The founders were wary of corporate influence on politics — and their rhetoric sometimes got pretty heated. In an 1816 letter, Thomas Jefferson declared his hope to “crush in its birth the aristocracy of our moneyed corporations, which dare already to challenge our government to a trial of strength and bid defiance to the laws of our country.”

This skepticism was enshrined in law in the early 20th century when the nation adopted strict rules banning corporations from contributing to political campaigns. Today that ban is in danger from the Supreme Court, which hears arguments next month in a little-noticed case that could open the floodgates to corporate money in politics.

The court has gone to extraordinary lengths to hear the case. And there are worrying signs that there may well be five votes to rule that the ban on corporate contributions violates the First Amendment.

If the ban is struck down, corporations may soon be writing large checks to the same elected officials whom they are asking to give them bailouts or to remove health-and-safety regulations from their factories or to insert customized loopholes into the tax code.

The entire article is not that long and well worth a read for the history and set up for the case at bar. Cohen is right that the ban is in jeopardy; and the Roberts court does seem to have a hard on for this issue, having taken extraordinary steps to wade into this case, which is not that well set up for a Supreme Court determination on such a critical and far reaching issue.

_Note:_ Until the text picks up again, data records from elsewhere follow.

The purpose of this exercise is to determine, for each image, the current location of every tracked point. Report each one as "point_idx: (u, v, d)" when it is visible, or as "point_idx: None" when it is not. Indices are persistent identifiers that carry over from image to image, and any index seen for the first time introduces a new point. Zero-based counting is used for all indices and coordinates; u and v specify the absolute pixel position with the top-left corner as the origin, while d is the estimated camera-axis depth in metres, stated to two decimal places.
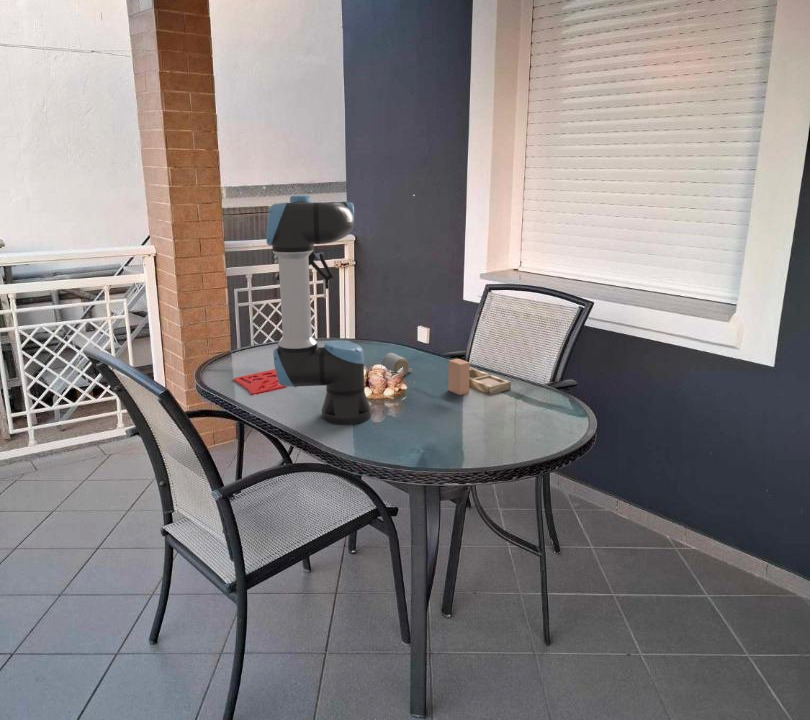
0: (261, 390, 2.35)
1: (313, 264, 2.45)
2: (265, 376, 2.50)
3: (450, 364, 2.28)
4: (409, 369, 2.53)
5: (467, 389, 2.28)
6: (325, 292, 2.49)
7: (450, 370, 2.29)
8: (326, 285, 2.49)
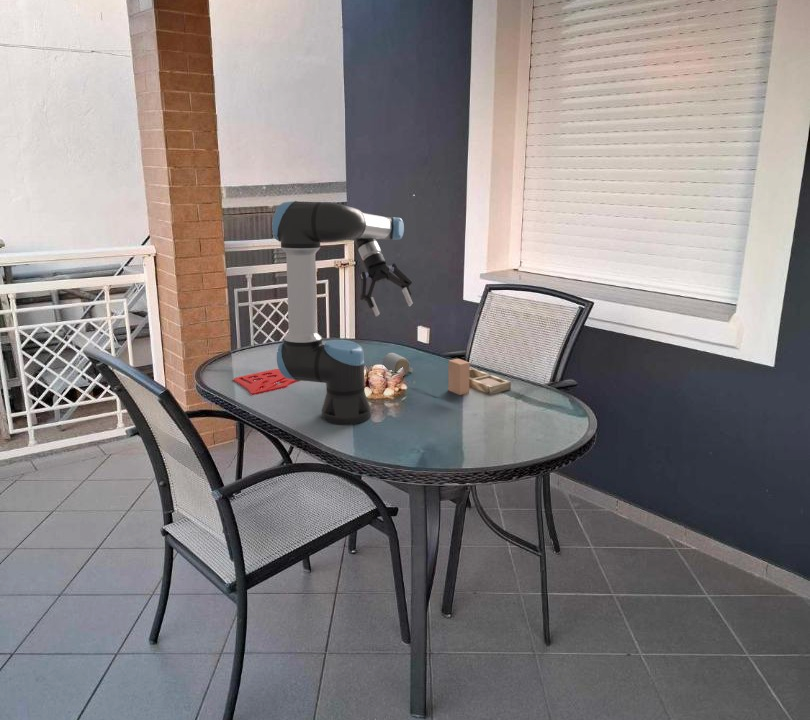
0: (261, 390, 2.35)
1: (390, 274, 2.46)
2: (265, 376, 2.50)
3: (450, 364, 2.28)
4: (410, 369, 2.54)
5: (467, 389, 2.28)
6: (410, 298, 2.46)
7: (450, 370, 2.29)
8: None
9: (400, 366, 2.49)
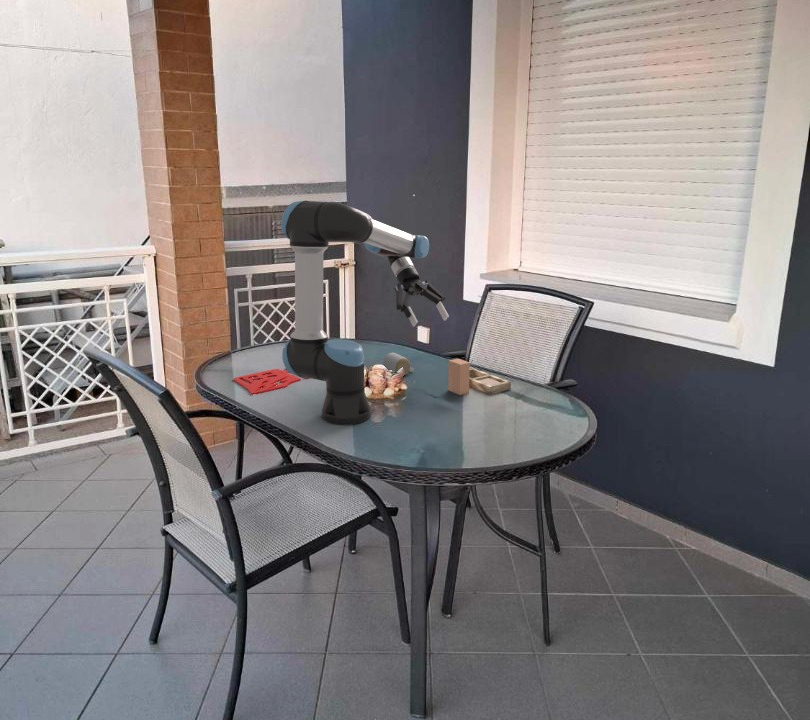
0: (261, 390, 2.35)
1: (425, 288, 2.42)
2: (265, 376, 2.50)
3: (450, 364, 2.28)
4: (410, 369, 2.54)
5: (467, 389, 2.28)
6: (446, 311, 2.41)
7: (450, 370, 2.29)
8: None
9: (401, 366, 2.49)
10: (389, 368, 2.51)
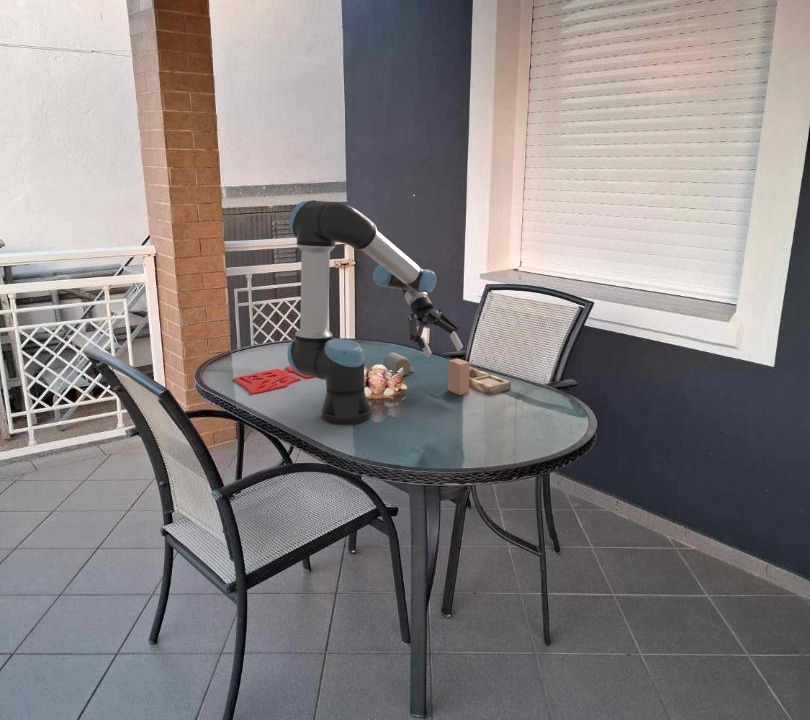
0: (261, 390, 2.35)
1: (439, 317, 2.39)
2: (265, 376, 2.50)
3: (450, 364, 2.28)
4: (411, 369, 2.54)
5: (467, 389, 2.28)
6: None
7: (450, 370, 2.29)
8: None
9: (401, 366, 2.49)
10: (390, 368, 2.51)
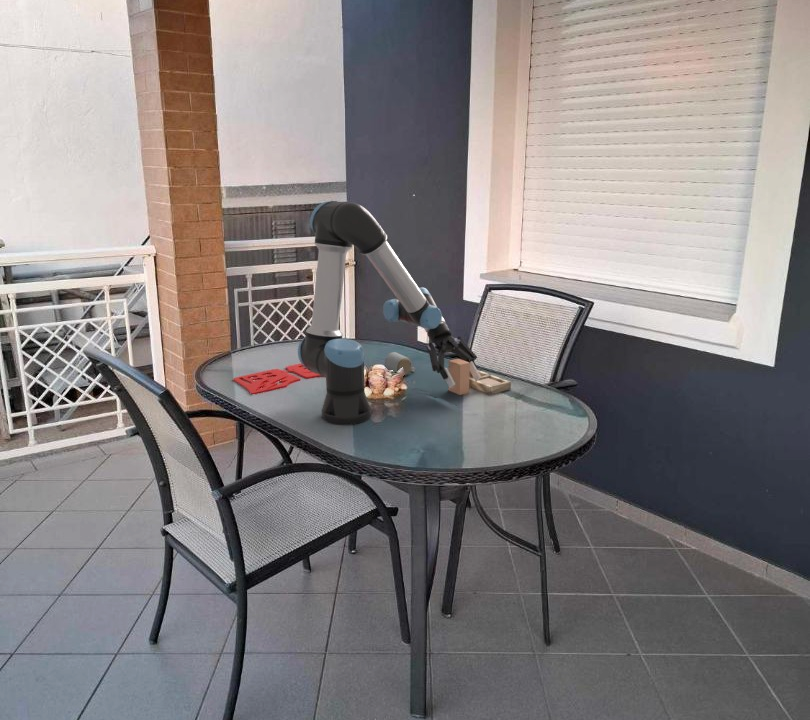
0: (261, 390, 2.35)
1: (457, 345, 2.32)
2: (265, 376, 2.50)
3: (450, 364, 2.28)
4: (412, 368, 2.54)
5: (467, 389, 2.28)
6: None
7: (450, 370, 2.29)
8: (474, 366, 2.32)
9: (402, 365, 2.49)
10: (391, 368, 2.51)
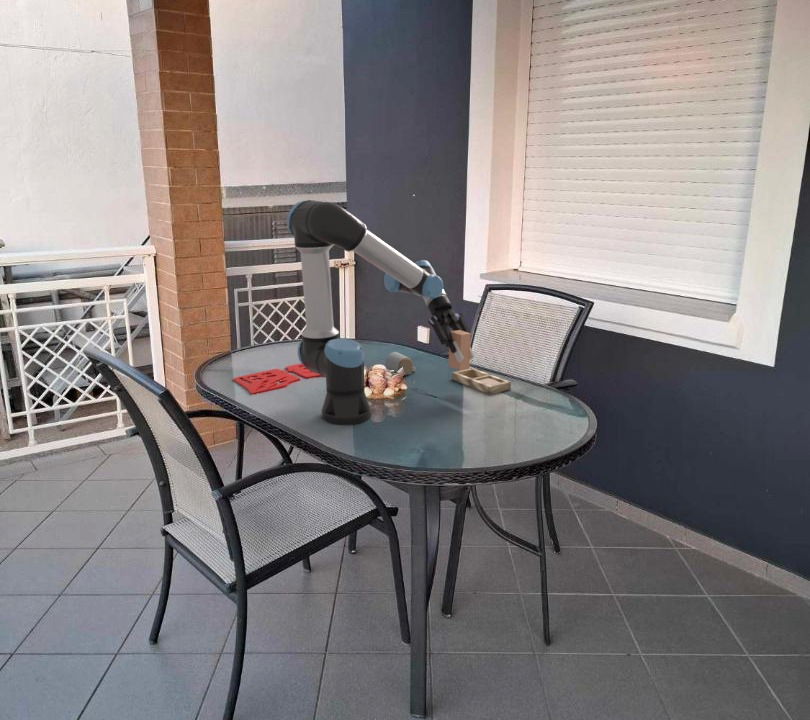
0: (260, 390, 2.35)
1: (455, 320, 2.29)
2: (265, 376, 2.50)
3: (451, 335, 2.25)
4: (413, 368, 2.54)
5: (467, 361, 2.25)
6: None
7: None
8: None
9: (403, 365, 2.50)
10: (391, 367, 2.52)
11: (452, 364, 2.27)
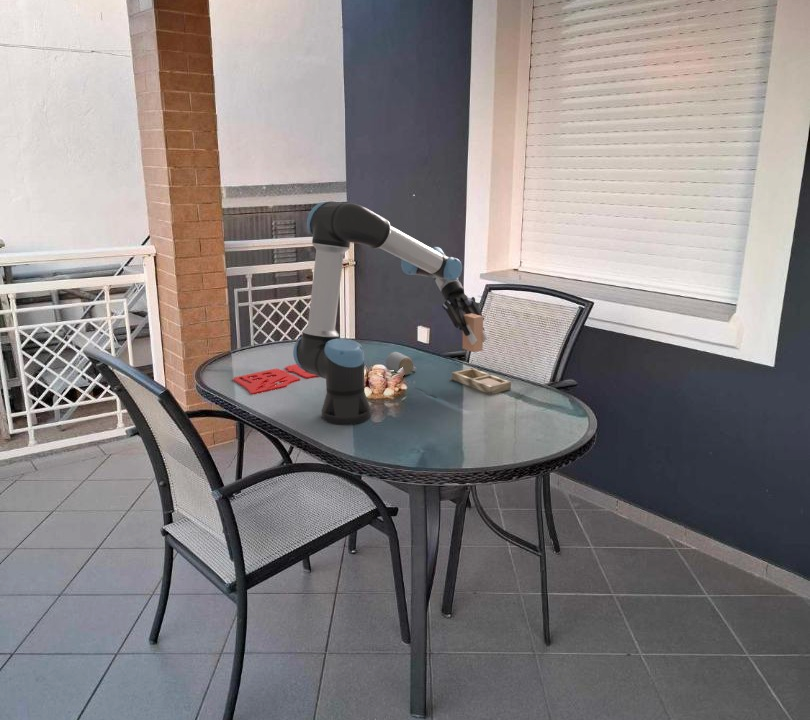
0: (260, 390, 2.35)
1: (468, 304, 2.38)
2: (264, 376, 2.50)
3: (464, 318, 2.35)
4: (413, 368, 2.55)
5: (481, 343, 2.35)
6: (484, 332, 2.34)
7: None
8: None
9: (404, 365, 2.50)
10: (392, 367, 2.52)
11: (465, 347, 2.37)
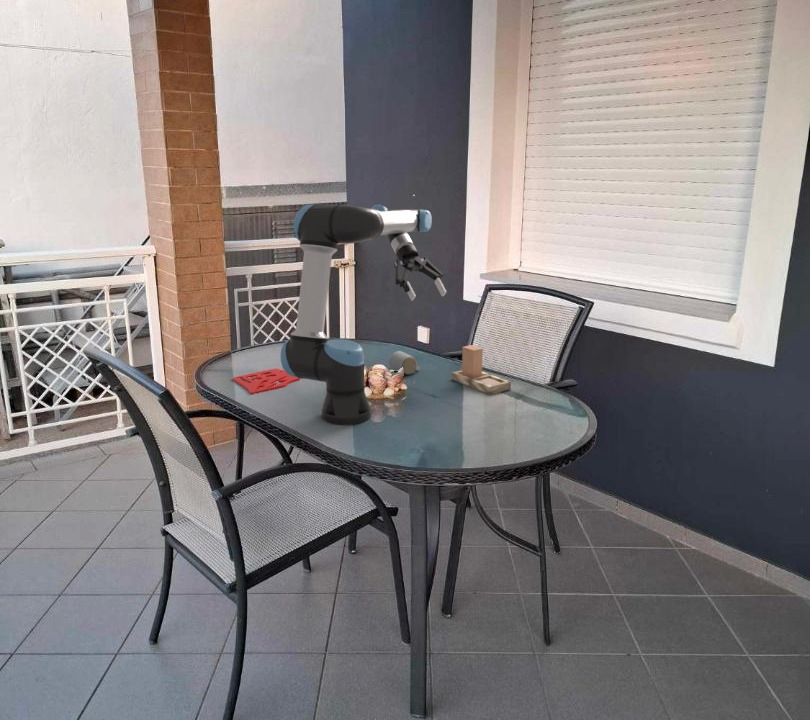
0: (260, 389, 2.36)
1: (424, 264, 2.48)
2: (264, 375, 2.51)
3: (464, 350, 2.39)
4: (417, 367, 2.56)
5: (480, 374, 2.39)
6: (444, 287, 2.47)
7: (463, 356, 2.39)
8: None
9: (407, 364, 2.51)
10: (395, 366, 2.53)
11: None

The Court did indeed take a case in which the ban on corporate political contributions was not a central issue and instructed the parties to brief on the ban’s constitutionality. The Court then accelerated oral argument on its calendar to a September date before the new SCOTUS term even starts. This sure looks to be the handiwork of Chief Justice John Roberts; anybody who says Roberts is not an "activist judge", and has no agenda, is nuttier than a fruitcake.

I do wish, however, that Cohen had written a longer piece and gone into some of the other fascinating aspects of this very important case. First off, Cohen did not even mention that this is the infamous "Hillary: The Movie" case from the 2008 primary election campaign. Citizens United is a right wing political hatchet group run by David Bossie, one of the key front men for the Congressional Republicans pressing the Whitewater investigations. There is a lot of wingnut skulduggery rooting around in the background here.

Secondly, Cohen (nor I) isn’t kidding when he says the Court is reaching wildly to frame the issues as it has demanded on corporate campaign donations. The issues on appeal were originally: (1) did the 2003 decision in McConnell v. FEC resolve the constitutionality of as-applied challenges to the disclosure and disclaimer rules; (2) do said rules impose an unconstitutional burden when applied to ”political speech” protected by the FEC v. Wisconsin Right to Life decision; (3) did the FEC v. Wisconsin Right To Life decision require, for regulation, a definite call for a vote for or against a candidate; and (4) whether a feature-length documentary can be treated as if it were an “ad” of the kind at issue in the McConnell v. FEC decision. With, really, a fair amount of emphasis on "4", whether the movie was a political ad. This is a far cry from where the Roberts Court is now heading.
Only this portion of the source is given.